Rating : K+
Résumé : "Enji ne comprenait donc pas pourquoi le faucon qui avait élu domicile leur toit s'était soudainement changé en un jeune homme aux ailes rouges assis en tailleur qui lui souriait comme un gamin insolent."
Disclaimer : Les personnages appartiennent à Horikoshi Kouhei.
Joyeux anniversaire Momo ! o/ Je suis désolée encore une fois, je te présente seulement la première partie... Et j'espère pouvoir faire honneur à ton OTP ! :')
Bonne lecture !
(petite note : à un moment je parle de ofuda, qui sont des talismans sur des bandes de papier pour protéger les maisons en général, et de omamori, qui eux sont des porte-bonheur protégeant spécifiquement les personnes à qui ils sont destinés)
Première partie
Le faucon au plumage carmin sur le toit de la maison scrutait au loin.

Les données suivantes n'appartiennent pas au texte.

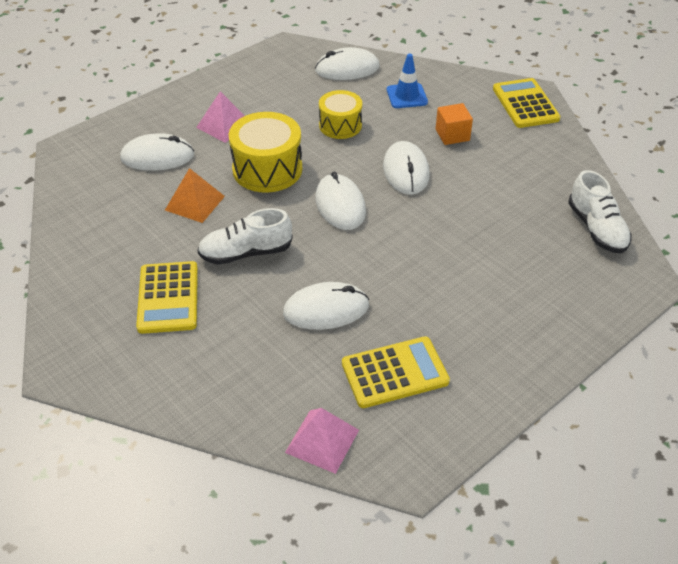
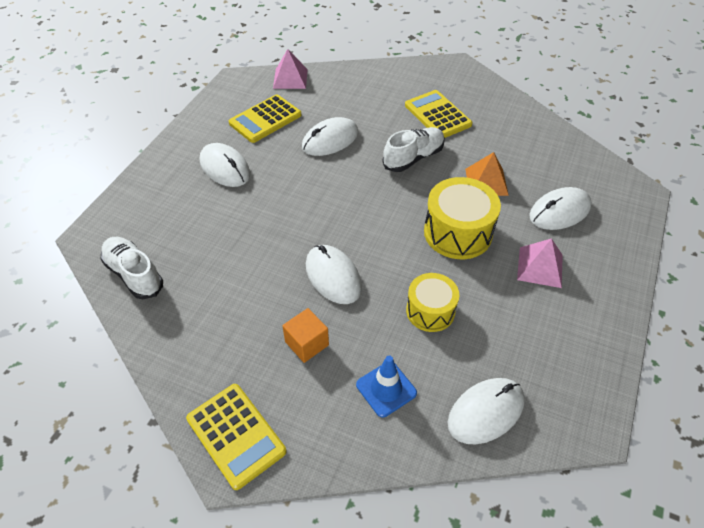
camera: 155 degrees right, 5 degrees up
(340, 205) = (371, 220): white mouse -> white mouse (225, 168)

Enji n'avait pas d'affinité particulière avec les animaux, et encore moins avec ceux qui perçaient l'âme de leur regard vide – il n'avait pas compris pourquoi Natsuo avait tant voulu avoir un animal de compagnie, lorsqu'il était enfant, et il appréciait que Shouto n'avait pas exprimé ce genre de lubie. Il avait bien essayé de chasser le rapace à grands coups de bâton et de paroles, mais l'oiseau restait de marbre face à tant de menaces, continuant à le fixer comme s'il cherchait une faille dans son visage balafré. Puis, il retournait à son observation de l'horizon, dessiné par les lignes lumineuses du soleil couchant.
Enji soupira. Tant qu'il ne causait pas de problèmes, peut-être qu'il pouvait bien le laisser là.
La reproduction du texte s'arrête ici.